La importancia de los muertos

Erasmo Calzadilla

El Cementerio Colon de La Habana. Foto: wikipedia.org

En estos días me ha cogido un catarro fuerte que me tiene con tos seca y falta de aire. Hace unas noches me las vi fea: no podía respirar y creí que se acercaba la hora final. En el silencio imaginaba a mis alveolos sucumbiendo uno a uno ante la infección, mientras cada bocanada me costaba más trabajo que la anterior.

A esa hora me vino a la mente el H1N1 y lamenté no haber tomado las goticas homeopáticas que una campaña revolucionaria repartió entre la gente, pero ya era demasiado tarde para arrepentimientos. Jadié y jadié con mucho miedo hasta que… me dormí.
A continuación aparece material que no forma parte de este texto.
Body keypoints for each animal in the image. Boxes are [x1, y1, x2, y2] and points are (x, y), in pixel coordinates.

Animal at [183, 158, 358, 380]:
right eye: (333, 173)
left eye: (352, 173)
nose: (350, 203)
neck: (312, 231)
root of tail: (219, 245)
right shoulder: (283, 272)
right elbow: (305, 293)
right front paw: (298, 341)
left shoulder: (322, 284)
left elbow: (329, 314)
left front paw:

Al otro día la infección pulmonar no era más que un catarrito bobo y el susto se fue, pero quedó la imagen de la muerte  haciéndome compañía.

No soy ni mucho menos un experto en muertes pero con media vida echada alguna experiencia he acopiado ya. Rumbo al averno he visto encaminarse a un abuelo, 4 amigos cercanos (tres por suicidio y uno por accidente), varios perros y gatos que también fueron buenos amigos, parientes lejanos y muchos otros. Y he aquí la conclusión que he sacado de todo esto: si la muerte es fea, más feo aún son el velorio y el entierro.
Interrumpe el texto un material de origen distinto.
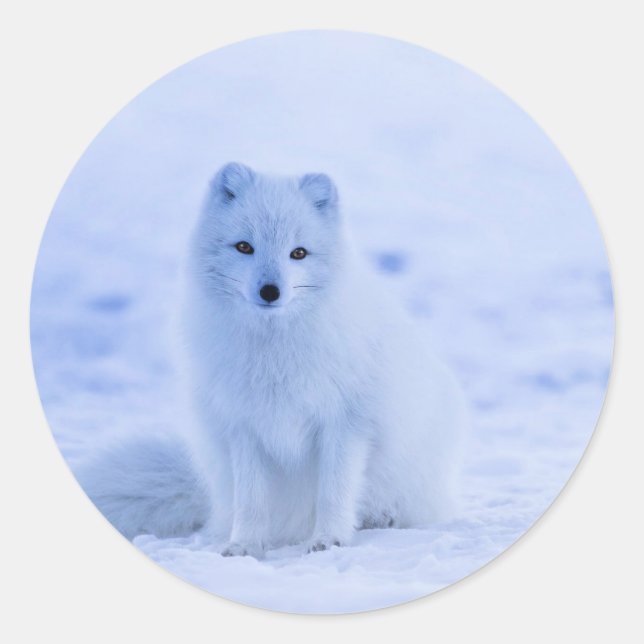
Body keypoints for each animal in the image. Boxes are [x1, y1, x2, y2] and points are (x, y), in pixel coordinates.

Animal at [76, 162, 467, 557]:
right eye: (244, 246)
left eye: (299, 253)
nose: (269, 291)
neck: (274, 352)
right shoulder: (244, 426)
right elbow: (251, 500)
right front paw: (245, 545)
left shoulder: (346, 423)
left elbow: (334, 492)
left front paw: (329, 540)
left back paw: (381, 518)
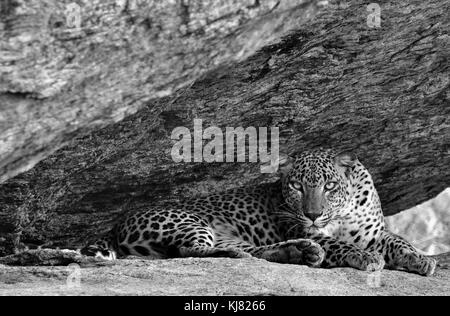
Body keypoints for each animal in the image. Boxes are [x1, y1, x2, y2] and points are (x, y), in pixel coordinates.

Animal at [81, 149, 436, 276]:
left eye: (330, 186)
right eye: (296, 186)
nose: (312, 215)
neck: (343, 212)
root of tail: (116, 224)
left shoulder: (374, 233)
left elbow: (399, 241)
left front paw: (421, 259)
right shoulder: (305, 229)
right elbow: (338, 244)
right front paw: (364, 258)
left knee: (254, 251)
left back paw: (301, 253)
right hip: (191, 221)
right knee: (191, 250)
Secundando al dolor de la pérdida, lo peor de un velorio es cuando llega la gente con valores inculcados: hombres y mujeres que siente el deber de estar allí pero les importa un comino el muerto mismo.

A menudo la institución a la que pertenecía el difunto pone un transporte y traen a un grupo de trabajadores que cumplen así su jornada laboral. También están los interesados que vienen en son de intercambio para que en otra ocasión no faltemos al velorio de su familia y otros muchos personajes semejantes.  Todas esos tipos, distraidos y perezosos como están casi siempre, molestan a los dolientes que quieren compartir a solas su dolor y el último momento junto al ser querido.

Luego viene el entierro en una bóveda colectiva llena de cucarachas, en un cementerio sin gracia alguna y por unos sepultureros cuyas maniobras no compaginan con la solemnidad del momento. Más parece que estamos tirando basura a un hueco que despidiendo a una persona que ha sido importante en nuestra vida.

Ni hablar del día de la exhumación de los restos al cabo de los 2 años. Para esa fecha las cajas de cartón-tabla ya se han podrido y las osamentas suelen confundirse unas con otras.

Cuando fui a sacar a mi abuelo un sucio sepulturero cosechaba a mano limpia sus huesos entre la ropa podrida, y los depositaba en un feo osario de cemento, pero vi que otros pagaban (por la izquierda claro) para llevarse el cráneo de sus muertos a casa.

Los osarios son luego garabateadas con el nombre del difunto y amontonados en un estante aún más feo junto a otros muchos.

Deben ser esos los motivos por las que he ido olvidando a mis muertos. Este tratamiento burocrático los convierte en restos abstractos tronchando así la conección con el difunto.

Se destruye también de ese modo una tradición cultural que transmite de generación en generación una identidad y un arraigo.  Estas son de las cosas que el socialismo mata y hacen a uno preguntarse si en fin vale la pena, porque borrar las tradiciones que un pueblo ha acumulado durante siglos es algo muy grave para la propia comunidad, y probablemente irreversible.